Sony Corporation (NYSE:SNE) is firing on all cylinders. Ever since it put less emphasis on its TV business, the company redoubled its efforts in gaming consoles, VR, and video games. The move is paying off. Although shares of SNE stock pulled back from highs reached in Nov. 2017, the drop is giving value investors another good entry point.
At a forward 17x multiple, SNE stock is inexpensive. By comparison, shares of Microsoft Corporation (NASDAQ:MSFT) trade at a forward P/E of just below 23 times.
Sure, Microsoft deserves a premium for its success in growing its cloud services business that includes Office 365. But Sony is maintaining a comfortable lead over Microsoft’s Xbox. On Dec.3, Sony said that it sold 70.6 million PS4 consoles since its launch in 2013. It also sold over 2 million VR headsets.
The unit sales for VR should hardly earn any praise from gamers but it does suggest that the uptake of the technology will probably remain sluggish.
No Headwinds Ahead for SNE Stock
Sony shareholders need not worry about Nintendo’s success in the Switch console. Sony is still the dominant console, so it will take years before Nintendo catches up. But investors must look at the bigger picture: the strong growth in video games will lead to higher revenue for all game makers.
According to NPD, game sales grew 30 percent in November compared to the year before; consumers spent $2.68 billion.
Although Activision Blizzard, Inc. (NASDAQ:ATVI) led the higher game sales with its Call of Duty title, consumers will need to buy a console to play them all. That is good news for SNE stock because demand for the PlayStation 4 will keep going up.
In that same November period, hardware sales jumped 52 percent year-over-year, to $1.1 billion. Still, it’s worth pointing out that Sony sold more by unit count but Microsoft brought in more revenue.
On its second-quarter earnings call, Sony revised its operating income forecast for the full-year. It cited a strong first-half start as a reason for the stronger outlook.
Even in its music business, Sony is confident that the unit will continue growing. During the quarter, sales grew 38 percent Y/Y, thanks to demand for recording music and music publishing and due to the increase in streaming revenue.
Smartphones are still a drag on Sony’s business. The ROIC (return on invested capital) is too low. Sony’s only option is innovating on the hardware to spark higher demand.
Unfortunately, Sony’s fixed costs are too high and the product is not attractive enough to spur higher demand. In Q2, growth was negative. The company forecast yearly smartphone sales falling by a million units for fiscal 2017.
Strong TV Business
In August, Sony expected its product mix would not match demand. But unit sales actually improved in that time, leading to higher profitability. Business is doing so well for TVs that Sony will increase its capacity. Lower panel costs also gave profit margins a positive lift.

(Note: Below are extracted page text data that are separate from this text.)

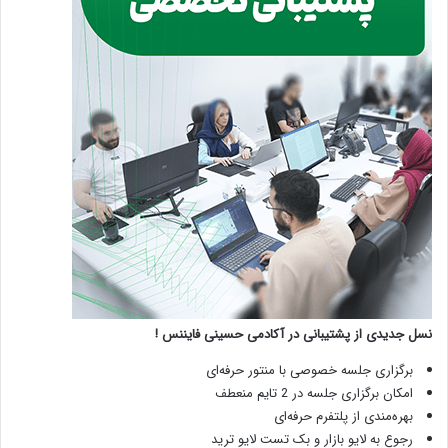
نسل جدیدی از پشتیبانی در آکادمی حسینی فایننس !
برگزاری جلسه خصوصی با منتور حرفه‌ای
امکان برگزاری جلسه در 2 تایم منعطف
بهره‌مندی از پلتفرم حرفه‌ای
رجوع به لایو بازار و بک تست لایو ترید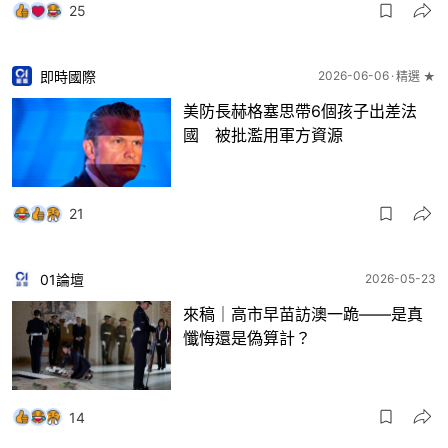
25
即時國際
2026-06-06
精選 ★
美防長赫格塞思帶6個孩子出差法
國 被批濫用軍方資源
21
01論壇
2026-05-23
來稿｜高市早苗訪澳一跪——是真
懺悔還是偽算計？
14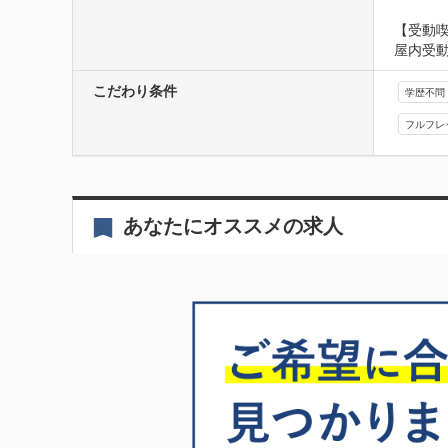
【受動
屋内受
こだわり条件
学歴不問
フルフレ
あなたにオススメの求人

Further, the shift in the product mix that favors premium models, such as 4K models with screen sizes larger than 55 inches, will also keep Sony’s TV business healthy. Finally, new leadership in the TV business should also give the unit a positive boost.
Sony rewarded its shareholders a solid return of over 60 percent in 2017. Instead of chasing the stock at this time, value investors may want to wait for a pullback before holding the stock.
The company faces no headwinds in the near-term but the stock’s price already reflects strong growth in TV, music and gaming console. If growth in any of those segments slows, even temporarily, SNE stock may fall.
Disclosure: Author does not own any shares in the companies mentioned.